I can't see a way of translating this without a verb after "try", which is why I suggested "she's trying to stop me from noticing it", because it involves no active participation on my part. But an alternative could be "she's trying to make sure I don't notice it".  
Is that any clearer?


----------



## Aereen

I know understand. As you say, in Spanish we haven't got this problem, so as I think in Spanish I couldn't see it. I will write "She tries to stop me from noticing it". Thank you very much.


----------



## JennyTW

Aereen said:


> I know understand. As you say, in Spanish we haven't got this problem, so as I think in Spanish I couldn't see it. I will write "She tries to stop me from noticing it". Thank you very much.



When you say "ella intenta que yo no lo note" are you referring to something she often does, or just to one occasion?  What's the context?


----------



## Aereen

Is just one occasion. The whole sentence is "está asustada, pero intenta que no lo note".


----------



## inib

Here's an alternative: _She's frightened, but she's trying not to show it._ It's not perfect, because it doesn't specify that she's hiding the fact from *me*, but it sounds more natural than the previous tries, I think. If it's just one occasion, the present continuous sounds better to me. (I imagine that is why Jenny asked the question.)


----------



## JennyTW

inib said:


> Here's an alternative: _She's frightened, but she's trying not to show it._ It's not perfect, because it doesn't specify that she's hiding the fact from *me*, but it sounds more natural than the previous tries, I think. If it's just one occasion, the present continuous sounds better to me. (I imagine that is why Jenny asked the question.)



I think you nailed it there! That would be the natural equivalent. 

Yes, that's why I asked, but without more context (which would also help to see if "me" is vital or not), it could still be a past incident related in the present simple, rather than the present continuous.


----------



## inib

JennyTW said:


> I think you nailed it there! That would be the natural equivalent.
> 
> ...it could still be a past incident related in the present simple, ...

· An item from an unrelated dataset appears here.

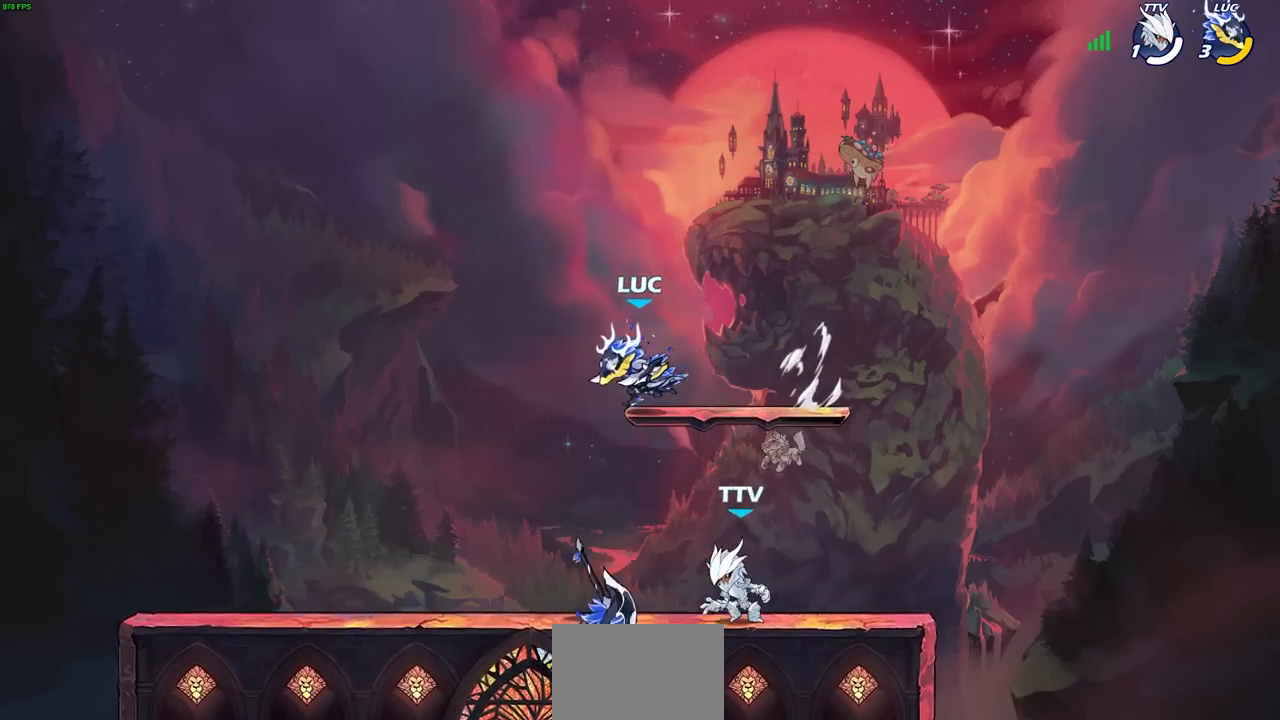
{"buttons": [], "left_stick": "center", "right_stick": "center", "events": [[83, "left_stick", "down"], [133, "left_stick", "down-right"], [233, "SQUARE", "down"], [350, "SQUARE", "up"], [367, "left_stick", "center"]]}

True, you've got a point there.


----------



## juan2937

JennyTW said:


> I think you nailed it there! That would be the natural equivalent.
> Yes, that's why I asked, but without more context (which would also help to see if "me" is vital or not), it could still be a past incident related in the present simple, rather than the present continuous.



Jenny I wonder if the sentence can also be phrased as :

She's frightened, but she's trying not to(be).

Thanks


----------



## JennyTW

juan2937 said:


> Jenny I wonder if the sentence can also be phrased as :
> 
> She's frightened, but she's trying not to(be).
> 
> Thanks



That's a correct sentence but it changes the meaning a bit too much.


----------



## Aereen

inib said:


> Here's an alternative: _She's frightened, but she's trying not to show it._ It's not perfect, because it doesn't specify that she's hiding the fact from *me*, but it sounds more natural than the previous tries, I think. If it's just one occasion, the present continuous sounds better to me. (I imagine that is why Jenny asked the question.)



It's a good alternative. In the original Spanish text I wrote the main character is the narrator and the action is happening at the moment, so present continous will be better, but I almost forgot it beacause I tend to sound strictly as the original. The two characters are alone so is not necessary to specify "me" in the sentence, despite it was in the original. I wanted it to sound well for a native speaker, that's why I posted it here, and maybe it don't have to be so close to the original. Thank you all.


----------



## juan2937

JennyTW said:


> If you say "she tries to get me to...." then it means she wants me to do something actively. But if the thing she wants me to do is NOT notice something, then that would be difficult to achieve as she's already attracted my attention. With the Spanish sentence we haven't got this problem because there is no equivalent of "get" - it reads "ella intenta que yo no lo note"
> I can't see a way of translating this without a verb after "try", which is why I suggested "she's trying to stop me from noticing it", because it involves no active participation on my part. But an alternative could be "she's trying to make sure I don't notice it".
> Is that any clearer?



In Spanish = *to get me to* :Es conseguir/lograr que yo...
*Try*= intenta /trata de evitar que yo lo note.


----------